____ Passage shown
Maundy Thursday
April 17, 2014
Message by Rev. Donald Ng at the First Chinese Baptist Church in San Francisco.
During this evening, you will hear the events of betrayal, arrest, trial and crucifixion of Jesus of Nazareth. Anyone listening to the lessons must say it is a tragedy—indeed, the tragic story that has ever been told.
One of the effects it has upon us is to draw us into the story. In listening, we will naturally identify with the story; we will find our places there. And while this is a story about Jesus and his tragedy, it also has implications for our times of tragedy.
On our recent trip to Italy, one of the highlights was a visit to Milan where Leonardo Da Vinci’s The Last Supper is painted on the wall of a refectory of a former convent. We all have seen it in books but to see the actual fresco and to feast our eyes on this very large depiction of the Last Supper was amazing. But what all of us would remember the most is the different emotions displayed on the faces and in the postures of the twelve disciples at the moment when Jesus said, “One of you will betray me.”
If there is one thing that’s for sure it is that every person here will at some time or another be an actor in a drama that is tragic. And when you are, you are sure to feel, as Jesus must have felt, very sad, very much alone.
I don’t know if this was the case with Jesus, but when there is tragedy, there is often a searching question of our beliefs, even to the point of asking, “Where is God?”
We expect God to be with us when we gather for praise and prayer here in church. We expect God to be with us when it’s sunny outside and life for us is coming up roses. But we most want God to be with us during our times of tragedy, especially at times of tragedy.
Good News
This is the good news behind the sad story that brings us here tonight. Where is God? God is with us, in our human suffering, betrayal, disappointment, and trouble. There is no tragedy in which we walk that he has not walked before us so that he could be fully with us.
________
____ Excerpted data
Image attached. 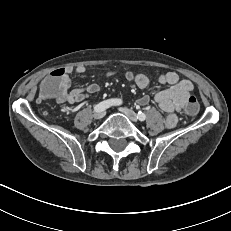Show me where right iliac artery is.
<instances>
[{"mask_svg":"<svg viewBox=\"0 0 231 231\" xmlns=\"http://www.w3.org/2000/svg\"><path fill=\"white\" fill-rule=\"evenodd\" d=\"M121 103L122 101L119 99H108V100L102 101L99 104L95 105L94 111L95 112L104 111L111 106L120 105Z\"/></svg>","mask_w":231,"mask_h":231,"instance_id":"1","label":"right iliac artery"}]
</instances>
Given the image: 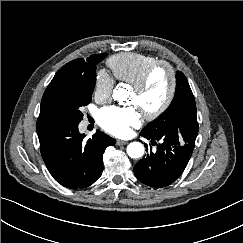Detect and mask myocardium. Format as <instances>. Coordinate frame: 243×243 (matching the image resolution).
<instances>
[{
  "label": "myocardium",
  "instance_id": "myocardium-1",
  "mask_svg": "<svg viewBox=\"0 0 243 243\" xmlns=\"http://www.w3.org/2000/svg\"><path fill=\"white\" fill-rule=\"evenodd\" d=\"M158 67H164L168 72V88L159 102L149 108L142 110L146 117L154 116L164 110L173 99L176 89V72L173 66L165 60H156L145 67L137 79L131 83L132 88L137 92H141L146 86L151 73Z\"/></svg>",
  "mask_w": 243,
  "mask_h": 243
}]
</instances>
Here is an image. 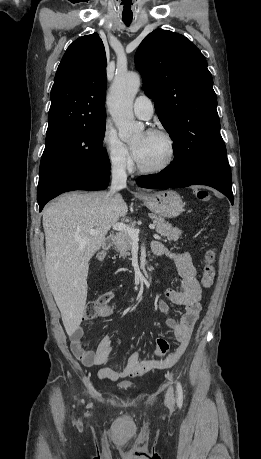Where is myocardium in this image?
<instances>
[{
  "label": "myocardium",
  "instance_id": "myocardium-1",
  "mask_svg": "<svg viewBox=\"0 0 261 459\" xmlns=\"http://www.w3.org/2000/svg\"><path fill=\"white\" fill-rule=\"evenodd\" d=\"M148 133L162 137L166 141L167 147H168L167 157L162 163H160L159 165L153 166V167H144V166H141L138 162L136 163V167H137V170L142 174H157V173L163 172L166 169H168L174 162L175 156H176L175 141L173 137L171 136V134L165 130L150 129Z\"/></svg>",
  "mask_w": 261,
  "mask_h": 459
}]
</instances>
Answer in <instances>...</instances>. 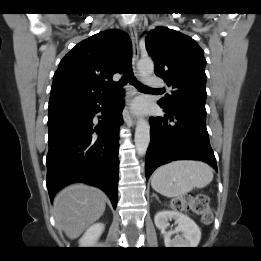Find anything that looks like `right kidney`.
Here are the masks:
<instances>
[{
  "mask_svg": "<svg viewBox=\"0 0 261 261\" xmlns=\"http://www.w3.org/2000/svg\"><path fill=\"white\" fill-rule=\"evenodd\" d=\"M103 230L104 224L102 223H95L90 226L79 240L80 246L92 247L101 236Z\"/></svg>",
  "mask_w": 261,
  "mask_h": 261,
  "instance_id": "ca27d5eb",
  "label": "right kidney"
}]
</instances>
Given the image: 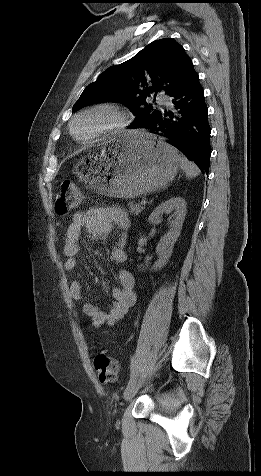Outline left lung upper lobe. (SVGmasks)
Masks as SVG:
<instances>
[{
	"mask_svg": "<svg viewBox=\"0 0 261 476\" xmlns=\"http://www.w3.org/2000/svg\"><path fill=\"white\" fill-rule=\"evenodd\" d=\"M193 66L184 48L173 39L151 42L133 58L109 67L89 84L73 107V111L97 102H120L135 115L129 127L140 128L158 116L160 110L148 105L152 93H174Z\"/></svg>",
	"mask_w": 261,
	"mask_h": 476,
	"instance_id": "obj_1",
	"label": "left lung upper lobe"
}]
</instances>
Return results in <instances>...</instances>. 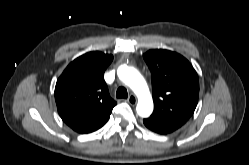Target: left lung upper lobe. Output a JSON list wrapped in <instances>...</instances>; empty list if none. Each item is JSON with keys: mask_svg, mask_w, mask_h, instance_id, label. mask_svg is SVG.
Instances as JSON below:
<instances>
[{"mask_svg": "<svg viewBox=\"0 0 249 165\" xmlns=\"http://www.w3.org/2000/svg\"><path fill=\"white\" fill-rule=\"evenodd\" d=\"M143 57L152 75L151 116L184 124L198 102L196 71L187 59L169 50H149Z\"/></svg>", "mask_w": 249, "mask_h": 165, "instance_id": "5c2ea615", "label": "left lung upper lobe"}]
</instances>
________
[To be done] Render this sentence from the Maundy Thursday message into Spanish: "We expect God to be with us when we gather for praise and prayer here in church."

[Full response] Esperamos que Dios esté con nosotros cuando nos reunimos para la alabanza y la oración aquí en la iglesia.